(Work request): Everything from the line with "toaster: present [200,176,302,273]" to the end of the data below, both lines included, should be transcribed exactly; please omit the pictures.

---- Entries shown

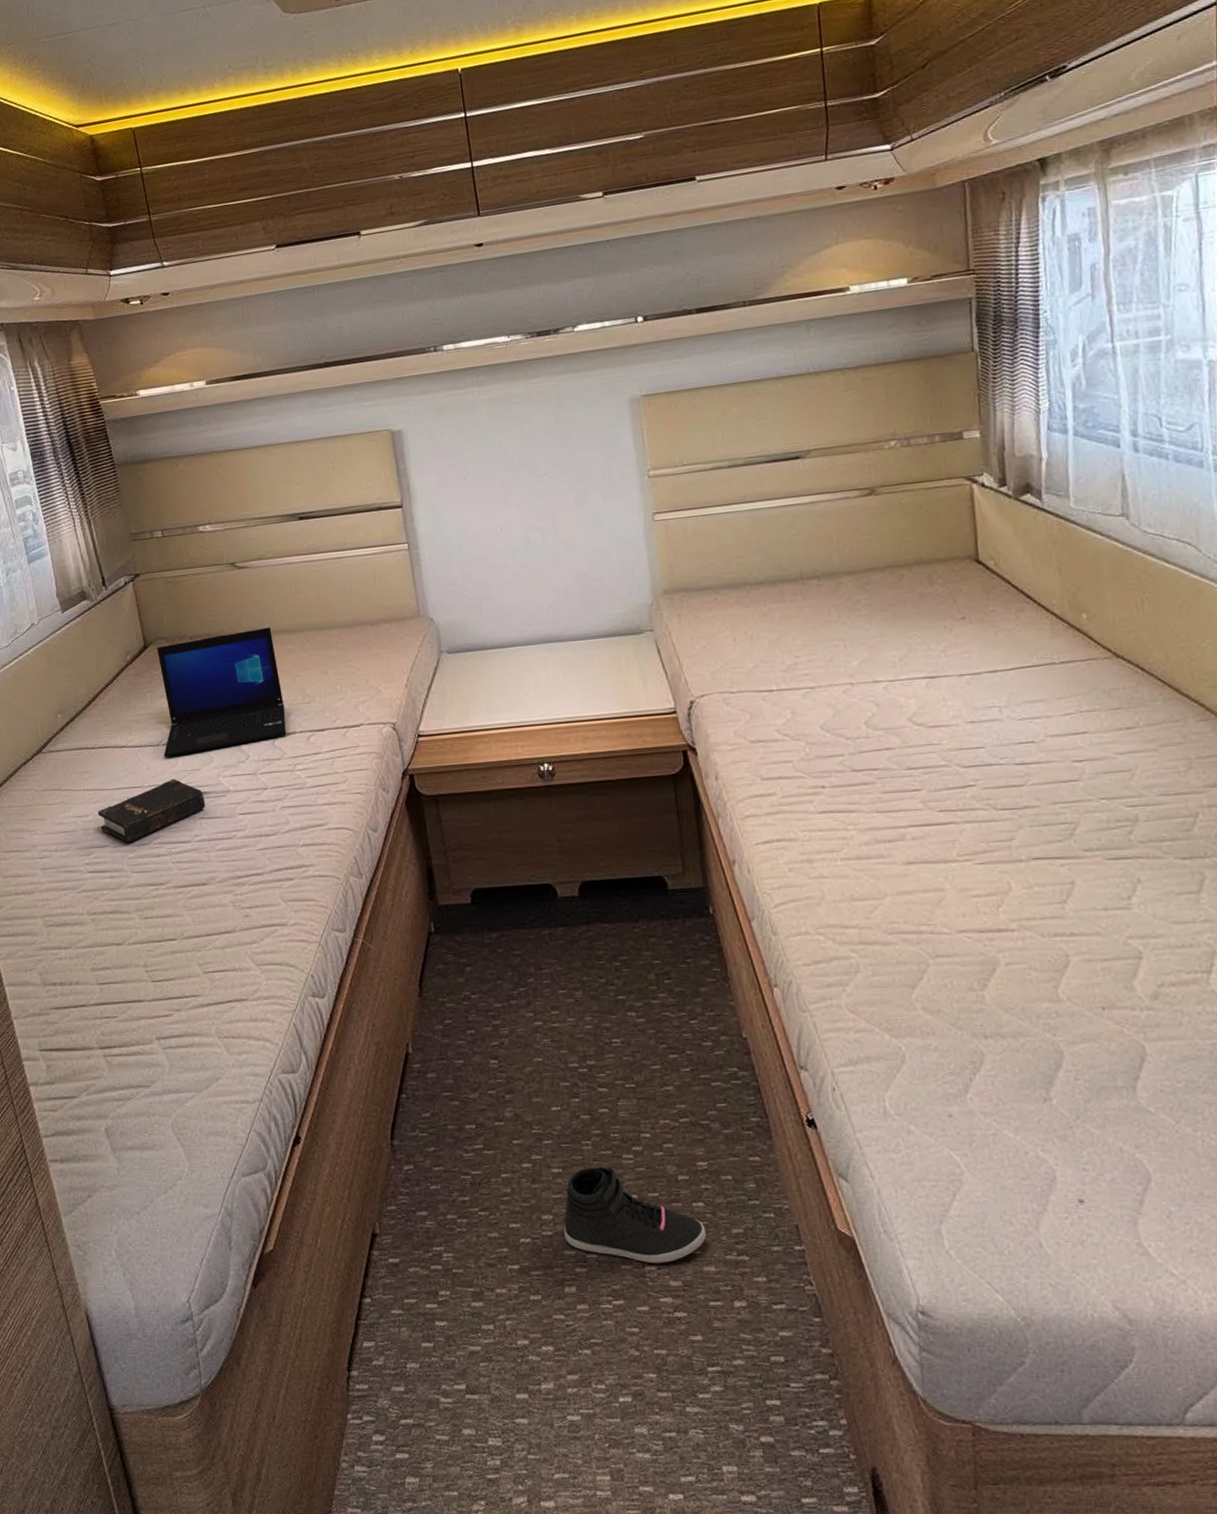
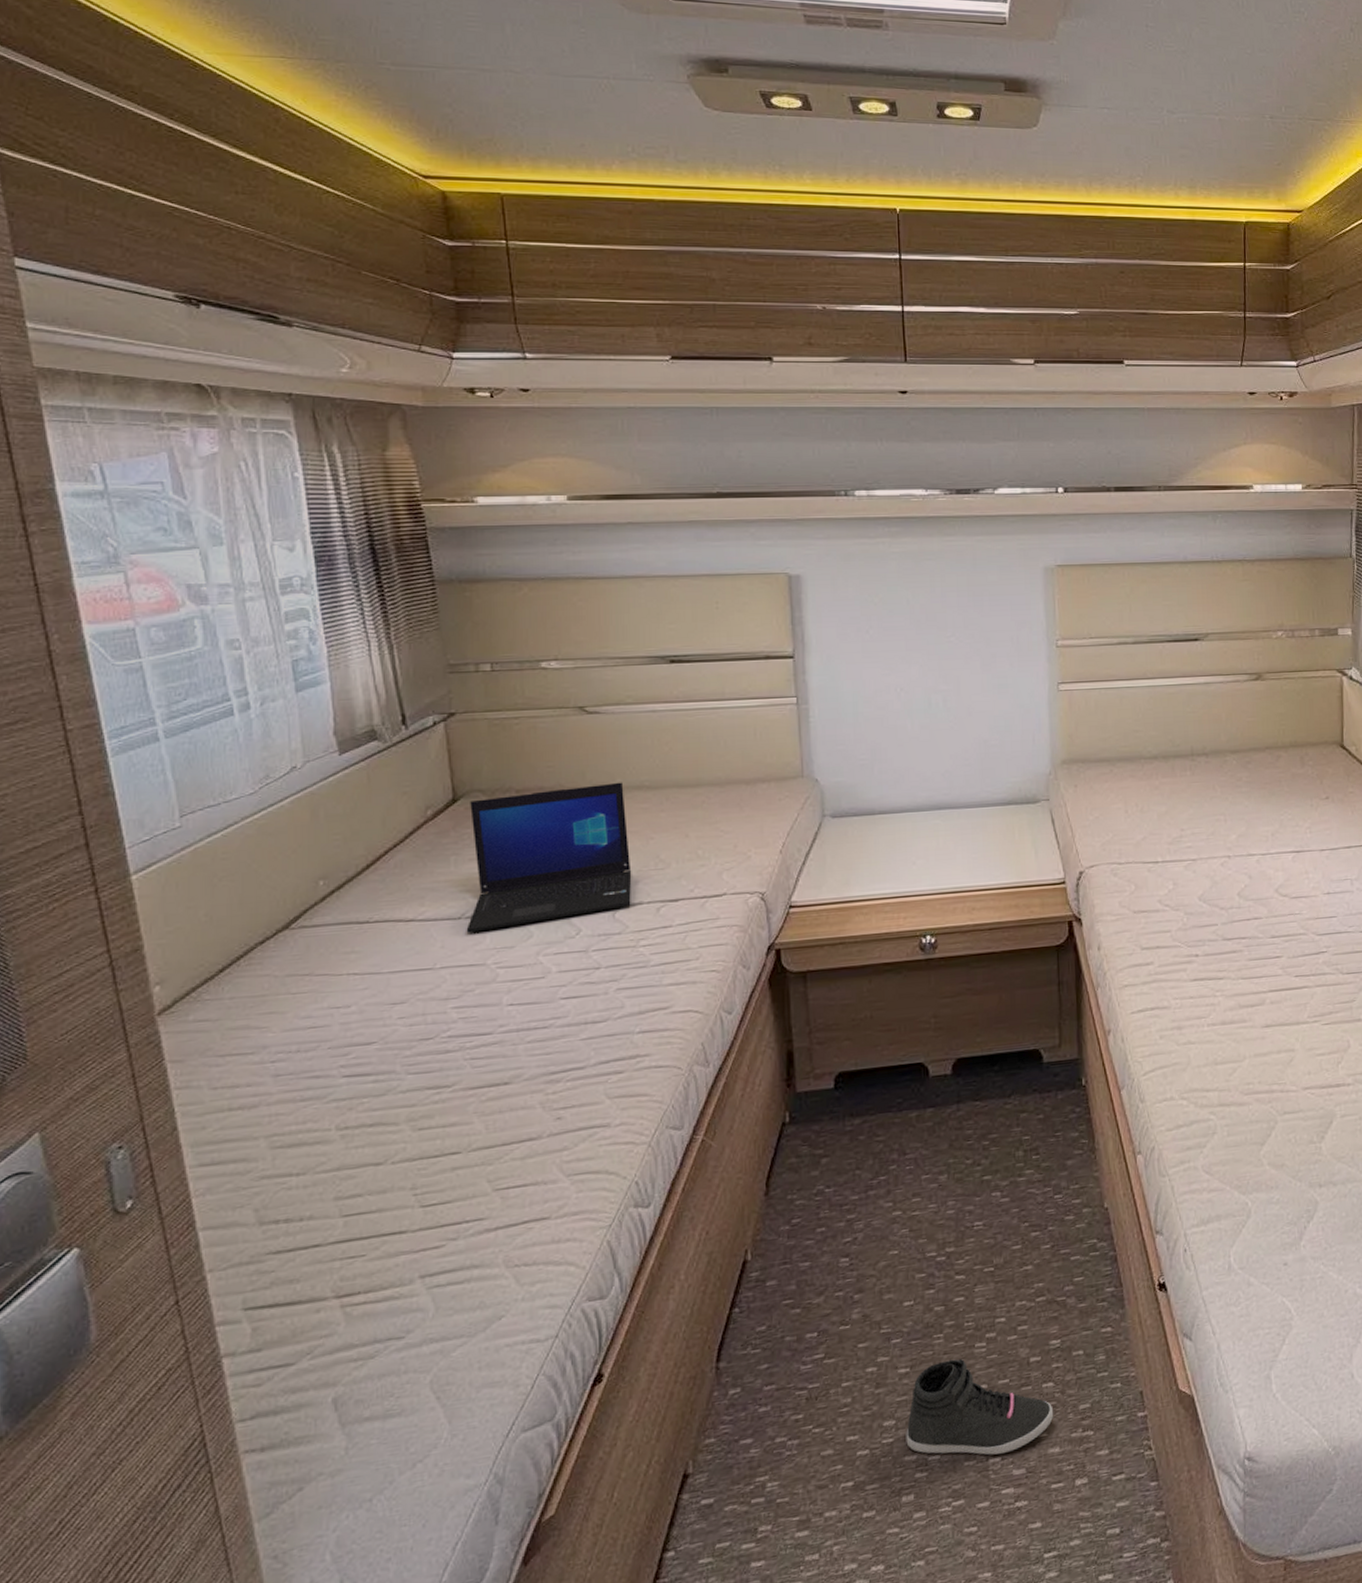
hardback book: present [97,778,206,844] -> none [365,958,517,1039]

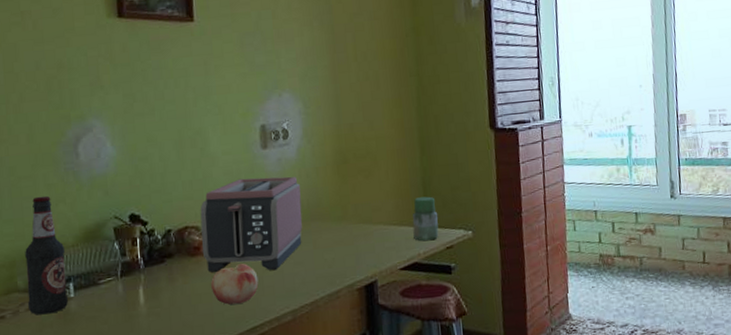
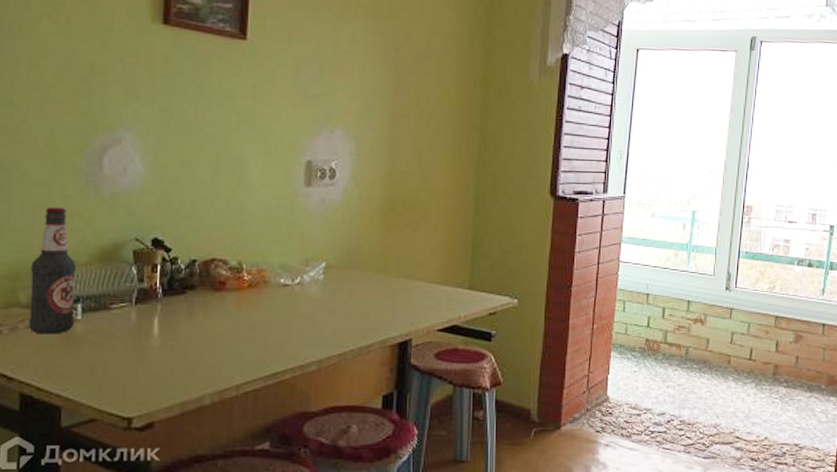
toaster: present [200,176,302,273] -> none [227,215,343,315]
fruit: present [211,263,259,305] -> none [233,305,285,348]
jar: present [412,196,439,241] -> none [456,258,485,304]

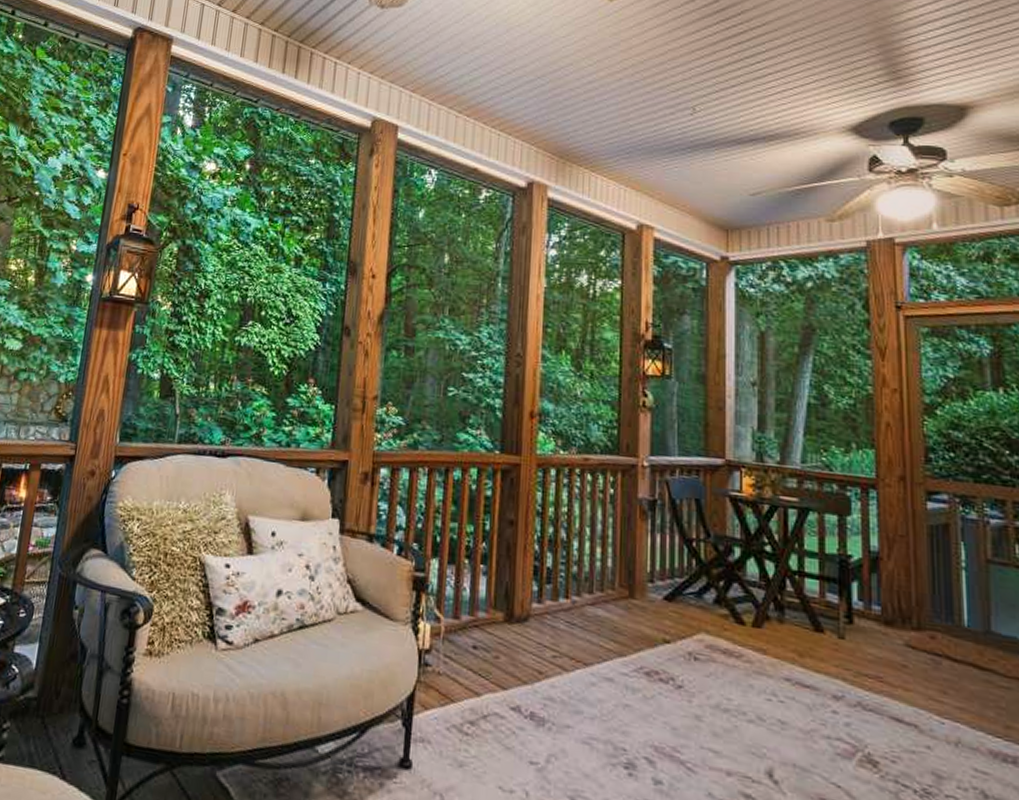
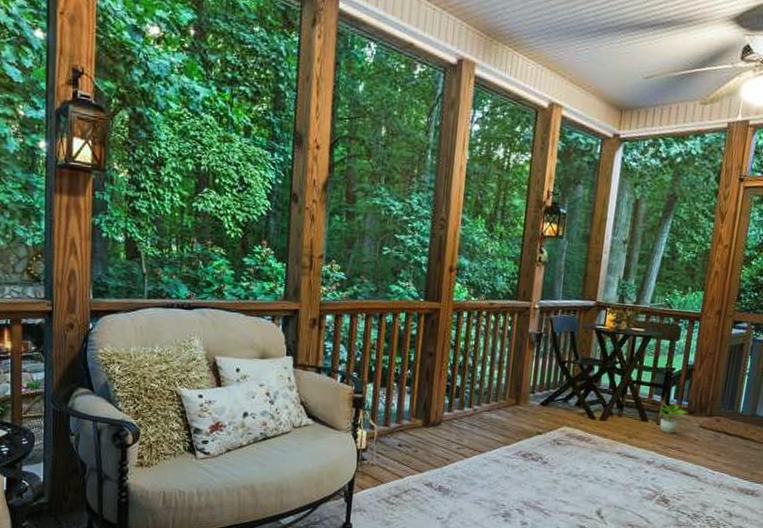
potted plant: none [838,602,883,653] -> present [659,400,688,433]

--------

(Task result):
toaster: present [200,176,302,273] -> none [227,215,343,315]
fruit: present [211,263,259,305] -> none [233,305,285,348]
jar: present [412,196,439,241] -> none [456,258,485,304]

potted plant: none [838,602,883,653] -> present [659,400,688,433]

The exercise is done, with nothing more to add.